For many years, I have taken some time on Sunday to reflect on what I learned the previous week. As part of the Mirick O’Connell blog, I’ll be posting those reflections, sometimes about elder law, sometimes about elder life, sometimes about both.
I recently got back from a few weeks on Martha’s Vineyard, a trip that I tried to convince the other lawyers here was really a lot of work, because while I was there I did seminar presentations at the Oak Bluffs Council on Aging and at the Tabernacle where the owners of all those Victorian-era houses on the old Methodist campground live. The Campground was actually there before Oak Bluffs was founded, and the Campground Association continues to own the land beneath all those gingerbread “cottages”, big and small. Some of the cottages (over 30 out of the over 300 cottages on the Campground property) have been in the same family since the cottages were built over 150 years ago. For these families as well as later owners, spending the summer at the Campground with children, grandchildren, and their families is very desirable. Keeping the cottage in the family is an important element in their estate plans. It is also, typically, the most potentially complicated part of their estate plan.
I met with perhaps a dozen Campground property owners while I was there. I spoke to parents who said they simply wanted to leave the cottage to their children in equal shares, despite the fact that some children came every year with the grandkids, while others never did. So I’d ask them uncomfortable questions, the kind that they may not have considered or had thought about but put out of their minds.
After the parents had died, how would the children figure out which family could use the cottage when? Who would decide what repairs were necessary? What if the son in California who never used the cottage, or the daughter from Gardner who loved coming but was a single mom and couldn’t afford her share, didn’t pay? What if the California son wanted the cottage to be sold, or at least wanted to cash out his share? Who would figure out the price and how would it get paid? Did the grandchildren ever get any right to use the cottage?

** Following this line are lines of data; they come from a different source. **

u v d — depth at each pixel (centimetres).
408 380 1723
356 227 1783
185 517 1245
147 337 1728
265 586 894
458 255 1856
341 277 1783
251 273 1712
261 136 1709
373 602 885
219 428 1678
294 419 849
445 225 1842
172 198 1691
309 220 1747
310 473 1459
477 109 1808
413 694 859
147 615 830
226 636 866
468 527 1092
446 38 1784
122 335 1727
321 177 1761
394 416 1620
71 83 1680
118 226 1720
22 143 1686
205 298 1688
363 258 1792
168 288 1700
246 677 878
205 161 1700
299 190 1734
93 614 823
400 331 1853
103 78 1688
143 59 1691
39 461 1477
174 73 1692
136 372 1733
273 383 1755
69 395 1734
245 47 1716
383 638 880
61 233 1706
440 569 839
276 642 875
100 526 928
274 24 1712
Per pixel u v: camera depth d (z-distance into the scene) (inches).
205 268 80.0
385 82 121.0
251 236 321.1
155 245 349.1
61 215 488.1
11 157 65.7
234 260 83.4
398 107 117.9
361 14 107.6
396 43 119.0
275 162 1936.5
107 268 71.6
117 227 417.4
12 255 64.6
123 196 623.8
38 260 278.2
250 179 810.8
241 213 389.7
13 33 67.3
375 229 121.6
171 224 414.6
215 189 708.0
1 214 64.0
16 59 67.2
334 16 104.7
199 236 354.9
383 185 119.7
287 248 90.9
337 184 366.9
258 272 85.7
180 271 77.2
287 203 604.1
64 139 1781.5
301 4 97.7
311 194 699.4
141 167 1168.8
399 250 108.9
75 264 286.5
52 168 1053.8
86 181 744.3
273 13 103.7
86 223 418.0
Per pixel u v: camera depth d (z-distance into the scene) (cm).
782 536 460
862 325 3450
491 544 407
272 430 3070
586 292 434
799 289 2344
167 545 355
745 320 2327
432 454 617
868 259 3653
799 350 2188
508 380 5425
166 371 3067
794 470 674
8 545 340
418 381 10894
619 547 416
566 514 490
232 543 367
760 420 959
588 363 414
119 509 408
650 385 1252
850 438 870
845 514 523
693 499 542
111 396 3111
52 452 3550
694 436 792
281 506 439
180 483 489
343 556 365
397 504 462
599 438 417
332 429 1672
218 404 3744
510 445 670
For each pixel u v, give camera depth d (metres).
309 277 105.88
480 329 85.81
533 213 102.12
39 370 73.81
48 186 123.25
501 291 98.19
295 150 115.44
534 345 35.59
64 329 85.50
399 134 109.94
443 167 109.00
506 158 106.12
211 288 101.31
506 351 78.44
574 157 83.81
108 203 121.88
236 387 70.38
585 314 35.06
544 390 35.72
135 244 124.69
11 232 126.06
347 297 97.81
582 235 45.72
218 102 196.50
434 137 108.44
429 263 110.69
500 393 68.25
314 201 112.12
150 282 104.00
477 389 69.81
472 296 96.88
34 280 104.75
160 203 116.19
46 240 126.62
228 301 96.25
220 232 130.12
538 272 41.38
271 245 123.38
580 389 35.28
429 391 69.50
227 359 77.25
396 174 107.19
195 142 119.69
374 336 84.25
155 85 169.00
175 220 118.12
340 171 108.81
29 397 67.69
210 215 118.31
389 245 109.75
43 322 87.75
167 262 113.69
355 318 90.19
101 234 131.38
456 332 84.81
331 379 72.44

I also talked to the children who might inherit these cottages. A child told me his parents wanted to leave the cottage to the two children equally. One of the parents, though, is showing early signs of dementia. What if mom needs nursing home care? Will the cottage need to be sold to pay the bills? And what if the two children inherit the cottage together? The child told me that his sister, who just went through a divorce and started working for the first time in 20 years, could not possible afford to shoulder 50% of the cottage costs. Then what?
I spoke to a young woman who, with her siblings, inherited the cottage several years ago. They’re all from out-of-state. The one I spoke to does all the maintenance and bears more of the financial burden because the others can’t afford it, although they all want to continue using the cottage, and they all own it jointly. What can she do?
Do you own a summer cottage? Do you want it to stay “in the family” for generations to come? Then you owe it to your children and their children to protect the cottage while you are alive and competent. Probably with their input, you should answer those questions now, before you die and the family cottage, that wonderful place invested with so many wonderful memories, becomes instead a source of family friction and sadness.